I carried on for the next ten or fifteen minutes about the dress I wanted and eventually, someone else picked out a dress for me. I cried and pouted the whole trip home. I just could not understand why I could not have that dress.  As we pulled into the driveway and Dad put the car in park, he turned and looked at me sternly as I sat in the back seat.

 " Janet, I just can not afford to buy you a dress that costs that much.  If I buy you one then I have to buy your sister's one so that means four dresses and I just do not have the money for it.  I can afford to buy you dresses from the other rack.
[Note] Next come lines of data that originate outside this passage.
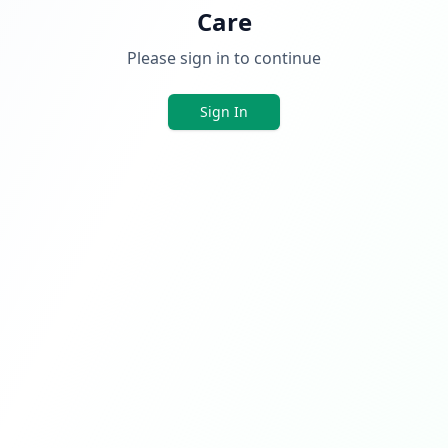
Care
Please sign in to continue
Sign In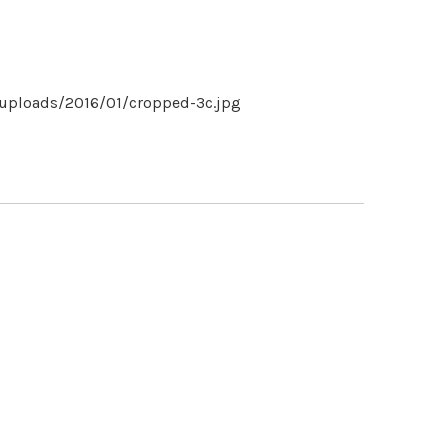
uploads/2016/01/cropped-3c.jpg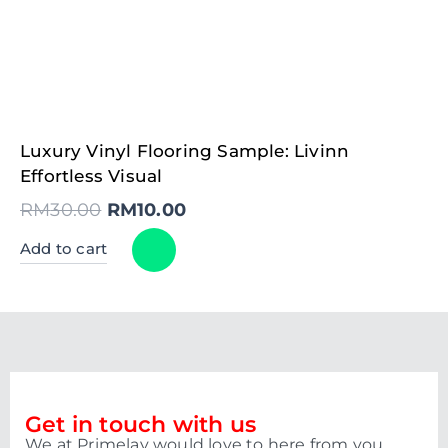
Original
Current
Luxury Vinyl Flooring Sample: Livinn
price
price
was:
is:
Effortless Visual
RM30.00.
RM10.00.
RM
30.00
RM
10.00
Add to cart
Get in touch with us
We at Primelay would love to here from you.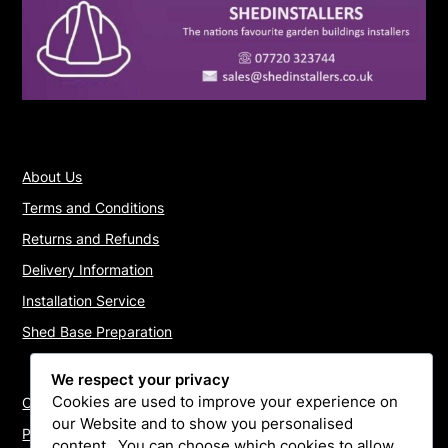
About Us
Terms and Conditions
Returns and Refunds
Delivery Information
Installation Service
Shed Base Preparation
We respect your privacy
Cookies are used to improve your experience on
Contact Us
our Website and to show you personalised
Payments
content.. You can choose which cookies to allow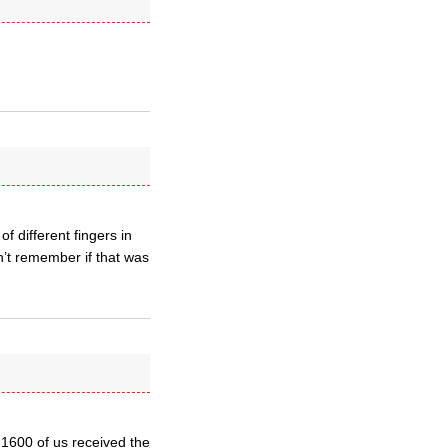
f different fingers in
n’t remember if that was
 1600 of us received the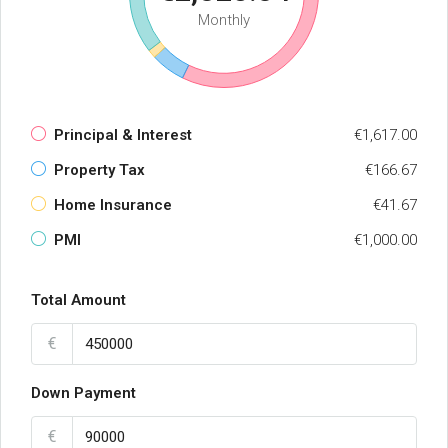
Monthly
Principal & Interest
€1,617.00
Property Tax
€166.67
Home Insurance
€41.67
PMI
€1,000.00
Total Amount
€
Down Payment
€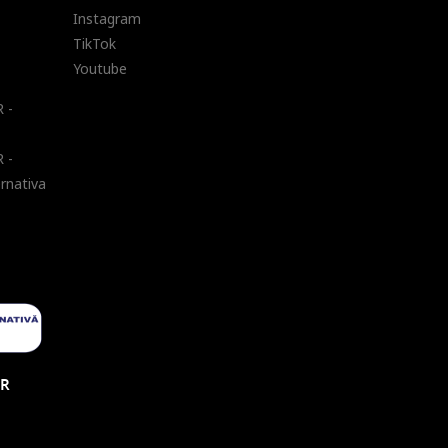
Instagram
TikTok
Youtube
 -
 -
ernativa
UR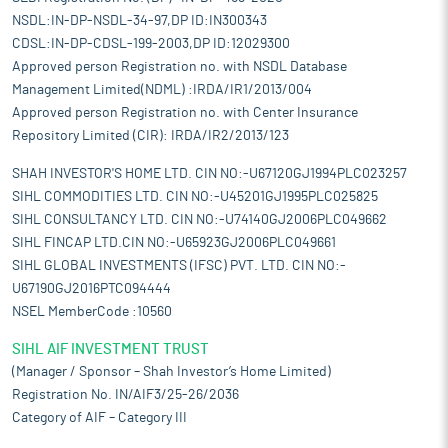
NSDL:IN-DP-NSDL-34-97,DP ID:IN300343
CDSL:IN-DP-CDSL-199-2003,DP ID:12029300
Approved person Registration no. with NSDL Database
Management Limited(NDML) :IRDA/IR1/2013/004
Approved person Registration no. with Center Insurance
Repository Limited (CIR): IRDA/IR2/2013/123
SHAH INVESTOR'S HOME LTD. CIN NO:-U67120GJ1994PLC023257
SIHL COMMODITIES LTD. CIN NO:-U45201GJ1995PLC025825
SIHL CONSULTANCY LTD. CIN NO:-U74140GJ2006PLC049662
SIHL FINCAP LTD.CIN NO:-U65923GJ2006PLC049661
SIHL GLOBAL INVESTMENTS (IFSC) PVT. LTD. CIN NO:-
U67190GJ2016PTC094444
NSEL MemberCode :10560
SIHL AIF INVESTMENT TRUST
(Manager / Sponsor – Shah Investor’s Home Limited)
Registration No. IN/AIF3/25-26/2036
Category of AIF – Category III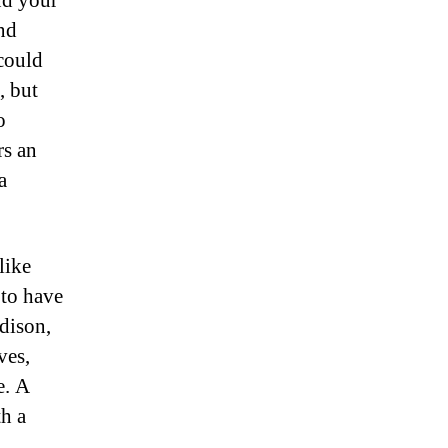
nd your
nd
could
, but
o
rs an
a
like
 to have
dison,
ves,
e. A
th a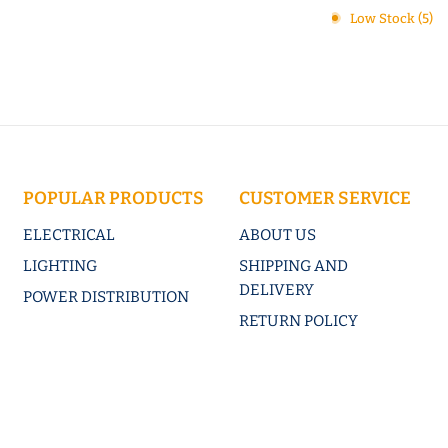
Low Stock (5)
POPULAR PRODUCTS
CUSTOMER SERVICE
ELECTRICAL
ABOUT US
LIGHTING
SHIPPING AND
DELIVERY
POWER DISTRIBUTION
RETURN POLICY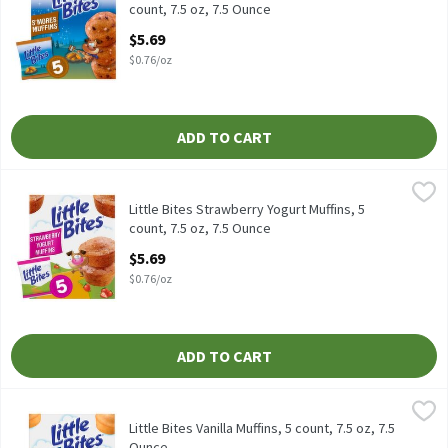
count, 7.5 oz, 7.5 Ounce
Open Product Description
$5.69
$0.76/oz
ADD TO CART
Little Bites Strawberry Yogurt Muffins, 5 count, 7.5 oz, 7.5 Ounce
Little Bites
,
Little Bites Strawberry Yogurt Muffins, 5 count, 7.5 oz
Little Bites Strawberry Yogurt Muffins, 5
count, 7.5 oz, 7.5 Ounce
Open Product Description
$5.69
$0.76/oz
ADD TO CART
Little Bites Vanilla Muffins, 5 count, 7.5 oz, 7.5 Ounce
Little Bites
,
$5.69
Little Bites Vanilla Muffins, 5 count, 7.5 oz
Little Bites Vanilla Muffins, 5 count, 7.5 oz, 7.5
Ounce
I am sorry.", he said.

 ( This is the first and only time in my life that I remember my Dad ever talking about what we could or could not afford.)

"I want you to sit down with your Mother and learn how to sew.  If you do that, you will be able to make a dress that pretty for yourself!"  He told me.

"And I will buy you the fabric." He  added  "... all the fabric, that you want..."  And he did until the day he died...34 years later.

I did sit down with Mom and learn to sew.  So did all of my sisters.  Before he knew it he was scrambling to find sewing machines so we would stop fighting over whose turn it was to sew on Mom's machine...It was a good thing that the boys came along when they did because Mom no longer had much time to sew.  We would not let her anyway.  Mom's machine and Grandma Smith's machine were being used almost constantly by three teenagers. Sharon learned to sew about the time that the second sewing machine showed up so then four of us shared two machines.

I sew every week on something or another...when I do, I fondly think of my Dad for encouraging me to learn to sew and of my Mom for patiently teaching me! 

Love you Dad and Mom. Happy Easter...

Jan


1 comment:

  1. I had no idea where the "You learn to sew, and I will buy you the fabric..." plan started! How fun is this?? Yes, we all ran the machines, emptied spools of thread and dropped pins in the carpet at a breakneck speed! But Dad was so proud of us.